Today, even some high-performance-computing systems are looking for ways to control energy use.
High-performance computing centers are the Indy cars of the technology industry: built for speed and little else. Let the other guys build the Corollas and Civics for economy.
Today, however, even some HPC systems are looking for ways to control energy use.
"Our appetite for additional compute cycles is pretty much insatiable. But we do look at power and cooling," says Tommy Minyard, assistant director of advanced computing systems at the Texas Advanced Computing Center (TACC) at the University of Texas at Austin.

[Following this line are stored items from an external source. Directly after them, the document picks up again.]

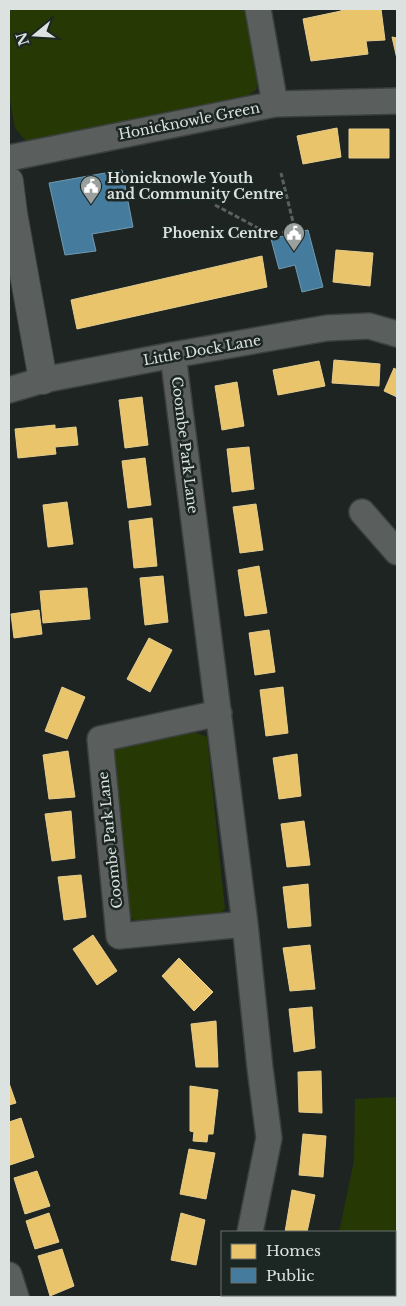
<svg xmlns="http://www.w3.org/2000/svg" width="406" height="1306" viewBox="0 0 406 1306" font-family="'Libre Baskerville',serif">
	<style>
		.green { fill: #263905 }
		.homes { fill: #e9c46a; stroke: #e5cd8d }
		.public { fill: #457b9d; stroke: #729ab1 }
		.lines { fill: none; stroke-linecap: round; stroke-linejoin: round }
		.minor-casing { stroke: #3b403e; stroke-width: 28 }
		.tertiary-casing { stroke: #3b403e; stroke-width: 30 }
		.path { stroke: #5b605e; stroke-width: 3; stroke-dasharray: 5 2.5; stroke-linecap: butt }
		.minor { stroke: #5a5e5d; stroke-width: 25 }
		.tertiary { stroke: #5a5e5d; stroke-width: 28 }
		.labels { text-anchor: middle; stroke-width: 5; stroke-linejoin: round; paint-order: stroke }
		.street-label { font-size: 14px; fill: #dbe2e0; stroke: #1c2623 }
		.poi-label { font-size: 14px; font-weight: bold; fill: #dbe2e0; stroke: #1c2623; text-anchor: start }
	</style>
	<rect width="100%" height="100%" fill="#1e2422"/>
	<path class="green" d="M9,9h239l12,67 -4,14 -18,12 -197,40 -16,-2 -10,-12 -6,-34z
		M194,732l13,5 18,172 -9,9 -78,4 -8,-5 -4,-21 -14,-148 45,-15z
		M397,1097v139l-2,1v-5h-56l15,-71 1,-62z"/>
	<path class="homes" d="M341,9h40l4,31 -19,1 2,13 -57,7 -8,-42 38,-8z
		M392,37l5,1v21z
		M337,128l4,29 -38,7 -6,-28z
		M349,129h40v29h-40z
		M336,250l37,3 -3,33 -37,-4z
		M262,256l5,31 -190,42 -6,-29z
		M334,360l46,4 -1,22 -47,-3z
		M319,361l6,25 -47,9 -5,-25z
		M394,368l3,2v27l-13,-6z
		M237,382l7,44 -22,4 -7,-44z
		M142,397l6,48 -23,3 -6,-48z
		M55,425v4l21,-2 2,18 -23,2 1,7 -38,4 -3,-29z
		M249,447l5,42 -22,3 -5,-43z
		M145,458l6,47 -23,3 -6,-47z
		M67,502l6,42 -25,3 -5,-42z
		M256,504l7,46 -23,3 -7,-46z
		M152,518l5,48 -23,2 -5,-47z
		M259,566l8,47 -22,3 -7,-46z
		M163,576l5,46 -23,3 -5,-47z
		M87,588l3,31 -47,4 -3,-32z
		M39,610l3,24 -28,4 -3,-24z
		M269,630l6,42 -20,3 -6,-42z
		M149,638l23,12 -22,42 -23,-13z
		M62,687l23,10 -18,42 -22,-8z
		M283,687l5,46 -22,3 -6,-46z
		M68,751l7,46 -26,2 -6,-44z
		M297,754l4,42 -22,3 -6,-41z
		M71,811l4,47 -23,3 -7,-47z
		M304,821l6,44 -23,2 -6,-43z
		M81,875l5,42 -22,3 -6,-43z
		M308,884l3,42 -23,2 -5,-41z
		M93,935l24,36 -20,14 -24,-36z
		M310,945l5,44 -25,2 -7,-43z
		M179,958l34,34 -19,19 -32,-35z
		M312,1007l3,41 -21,4 -5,-43z
		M216,1021l2,46h-22l-5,-43z
		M321,1071l1,42 -23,-1 -1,-40z
		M9,1083l7,20 -7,2z
		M190,1086l28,4 -5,44h-5l-1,8 -14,-1 1,-9 -4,-1z
		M21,1118l13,39 -24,8 -1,-3v-40z
		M303,1134l23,2 -3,41 -24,-2z
		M189,1149l26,4 -9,46 -26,-5z
		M37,1171l13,35 -25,8 -11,-36z
		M292,1190l23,5 -8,37h-22z
		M49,1213l10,29 -24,7 -9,-28z
		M181,1213l24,7 -9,45 -25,-5z
		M62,1249l12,37 -24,10 -12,-40z
		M395,1271h2v21l-1,1z
		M273,1295h14l-1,2h-6z
		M334,1295h32l-17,2h-15z"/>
	<path class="public" d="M122,170l11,57 -41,7 4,17 -31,4 -16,-72z
		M308,230l15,57 -21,5 -7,-27 -16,4 -8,-30z"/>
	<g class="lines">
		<g class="minor-casing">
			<path id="minor" d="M275,104l122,-3
				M9,158l266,-54 -17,-95
				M173,355l72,569 15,144 9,70 -19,94
				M9,390l34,-10 130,-25 154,-27 42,-2 28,8
				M362,512l35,40
				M219,713l-119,26 19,197 126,-12
				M9,1275l7,22
				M237,1297v-2"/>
		</g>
		<g class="tertiary-casing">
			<path id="tertiary" d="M9,181l4,32 30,167"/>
		</g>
		<path class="path" d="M215,205l56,30 24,-5 -14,-57
			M387,1295v2"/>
		<use href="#minor" class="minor"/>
		<use href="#tertiary" class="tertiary"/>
	</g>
	<defs>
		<g id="civic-pin" transform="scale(1.125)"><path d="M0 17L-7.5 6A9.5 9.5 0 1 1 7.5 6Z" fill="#99a09e" stroke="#1c2623"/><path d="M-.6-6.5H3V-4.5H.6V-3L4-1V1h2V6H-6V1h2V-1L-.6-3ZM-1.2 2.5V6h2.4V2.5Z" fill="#fff"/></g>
	</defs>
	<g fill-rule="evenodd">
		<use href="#civic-pin" x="91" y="186"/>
		<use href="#civic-pin" x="294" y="233"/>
	</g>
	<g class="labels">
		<g class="street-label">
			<text transform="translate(189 121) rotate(-11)" y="5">Honicknowle Green</text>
			<text transform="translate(202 350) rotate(-10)" y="5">Little Dock Lane</text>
			<text transform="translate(185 445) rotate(83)" y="5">Coombe Park Lane</text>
			<text transform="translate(110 840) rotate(-96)" y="5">Coombe Park Lane</text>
		</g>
		<g class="poi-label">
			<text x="107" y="183">Honicknowle Youth<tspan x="107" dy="16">and Community Centre</tspan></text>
			<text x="278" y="238" text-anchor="end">Phoenix Centre</text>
		</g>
	</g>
	<rect width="406" height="1306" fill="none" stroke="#dbe2e0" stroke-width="20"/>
	<rect x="221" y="1231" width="175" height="65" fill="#1c2623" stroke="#68716f"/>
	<rect x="231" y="1244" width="25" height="15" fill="#e9c46a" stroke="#68716f"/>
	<text x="266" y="1256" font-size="15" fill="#dbe2e0">Homes</text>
	<rect x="231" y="1268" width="25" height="15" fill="#457b9d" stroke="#68716f"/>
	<text x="266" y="1281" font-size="15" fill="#dbe2e0">Public</text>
	<g transform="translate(35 35) rotate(252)" stroke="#1c2623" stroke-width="4" paint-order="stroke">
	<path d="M0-4L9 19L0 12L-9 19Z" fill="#dbe2e0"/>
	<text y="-8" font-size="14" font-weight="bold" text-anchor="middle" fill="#dbe2e0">N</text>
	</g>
</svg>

TACC is building a Sun supercomputer expected to deliver a 504-teraflop system that uses 15,744 Advanced Micro Devices quad-core processors. Power and cooling issues remain secondary to performance, but are becoming more important as faster processors and smaller-form-factor blade servers increase heating density, Minyard says. "The standard, old, conventional under-floor cooling with central air-conditioning units just aren't adequate for the heating densities we're seeing down the road here," he says.
The Sun servers TACC is deploying will consume about 30 kilowatts of power per rack, vs. the 12 kW consumption of a typical server rack. "That's extremely high. You've got all that heat in a small space, and you have to cool it," Minyard says.
TACC also is deploying in-row cooling units to control server temperatures better, but Minyard is intrigued by other possibilities, including spraying a fine mist of droplets right in front of the chip. "If you can move the cooling directly to the chip, that is much more efficient than trying to cool the air," he says.
No doubt the lessons TACC and other HPC centers learn will one day come in handy for conventional data centers as they continue to grow in size and complexity, Minyard says.